It is exactly that… a missile launcher. The good news is this missile launcher can be used safely in a classroom with children from kindergarten to High School. Participants need safety glasses or goggles.
The launcher is primarily constructed of a film canister, a straw, and a balloon. The balloon has a sponge-like material inside that functions to re-inflate the balloon quickly. The balloon is attached to the film canister so little air is able to escape. The film canister pivots, allowing you to aim it at differing angles. The four missiles are simply straws, sealed on one end, with foam fins that stabilize them as they fly through the air.
I first demonstrate how the missile is launched. The missile is loaded onto the launcher by sliding it onto the straw that is slightly less narrow than the missile. Since the balloon is connected to the film canister, air can flow easily between the two. Depressing the balloon forces air into the film canister and out through the attached straw. When a missile is loaded onto the straw, the forced air propels it into the air. The harder and more quickly the balloon is squeezed, the faster the air flows into the missile.

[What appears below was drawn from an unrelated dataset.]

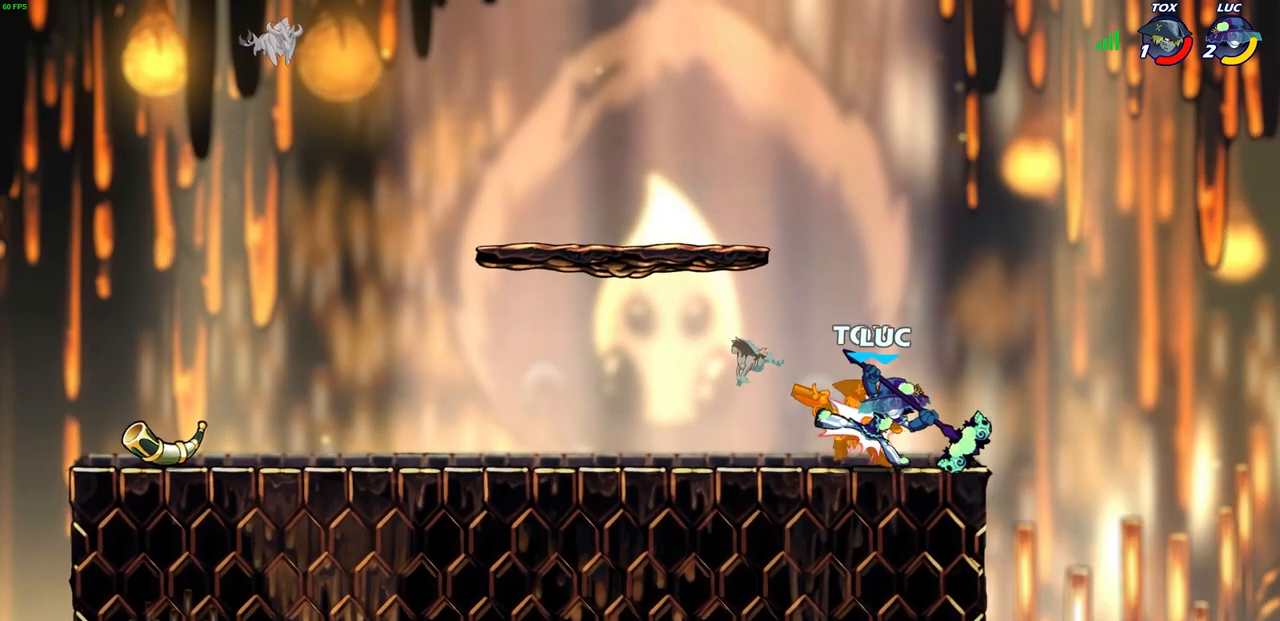
{"buttons": [], "left_stick": "center", "events": [[67, "SQUARE", "down"], [150, "SQUARE", "up"], [250, "SQUARE", "down"], [317, "SQUARE", "up"], [417, "SQUARE", "down"], [483, "SQUARE", "up"]]}
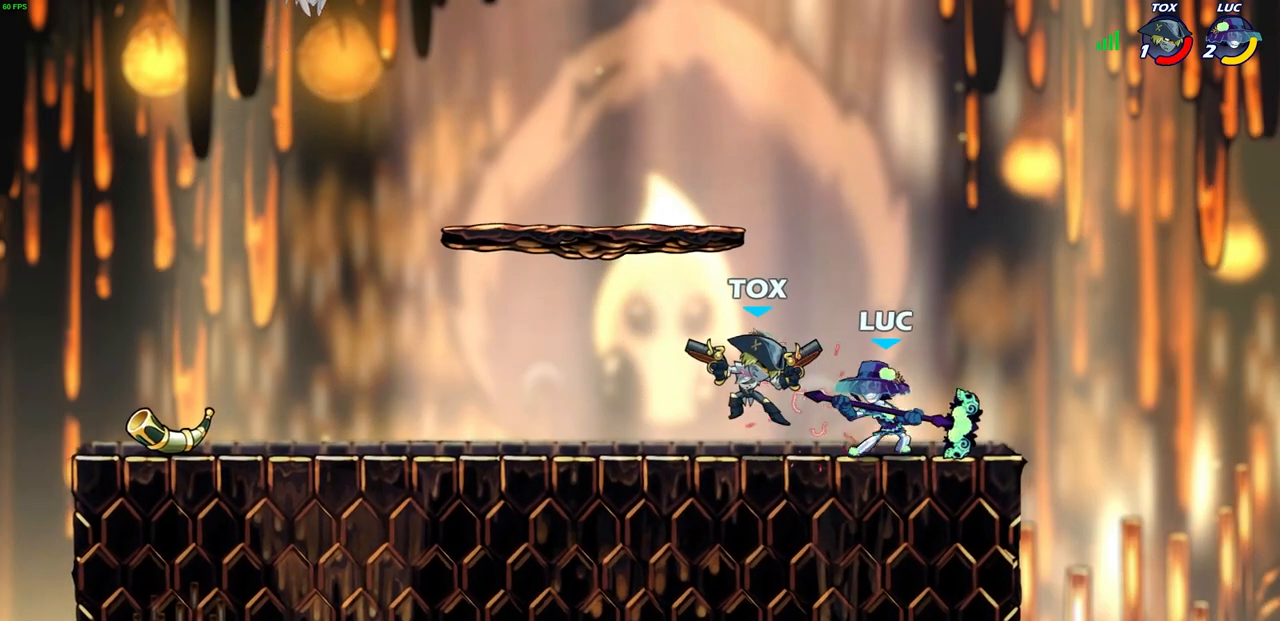
{"buttons": [], "left_stick": "left", "events": [[50, "SQUARE", "down"], [133, "SQUARE", "up"], [417, "left_stick", "left"]]}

Next, I make groups of three or four individuals, and I challenge my teachers to consistently land three out of four missiles inside a target area 1 meter away. Seems like a cinch, right? Not so fast… As with every good science activity, there are several variables that must be controlled. The first is the force at which the missile is launched. The harder and faster the balloon is squeezed, the faster the air is compressed and the farther the missile travels. The second is the angle at which the film canister points. The greater the angle, the higher and shorter (in horizontal distance) the missile travels.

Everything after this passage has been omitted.